▶ [WHAT YOU NEED TO DO] Copy out the text of every one of the records below word for word, keeping each line as it appears and leaving out the pictures.
- - -
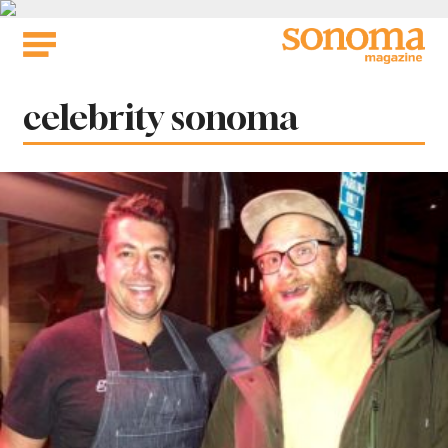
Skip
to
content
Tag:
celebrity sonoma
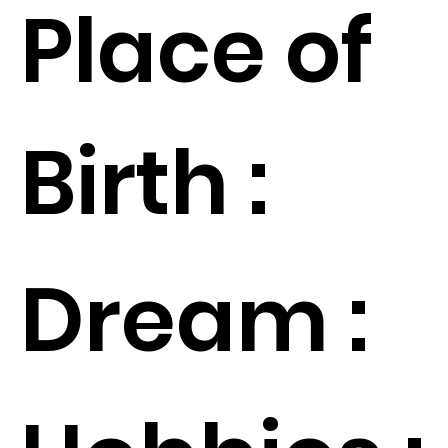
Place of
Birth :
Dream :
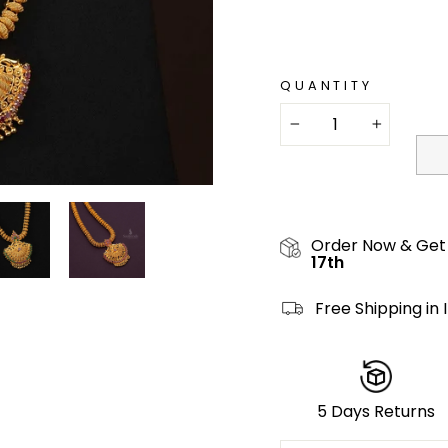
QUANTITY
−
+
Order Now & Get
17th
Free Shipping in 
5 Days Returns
- - -
▶ [RESPONSE TO THIS TASK]
Skip
to
content
Tag:
celebrity sonoma
Place of
Birth :
Dream :
QUANTITY
−
+
Order Now & Get
17th
Free Shipping in 
5 Days Returns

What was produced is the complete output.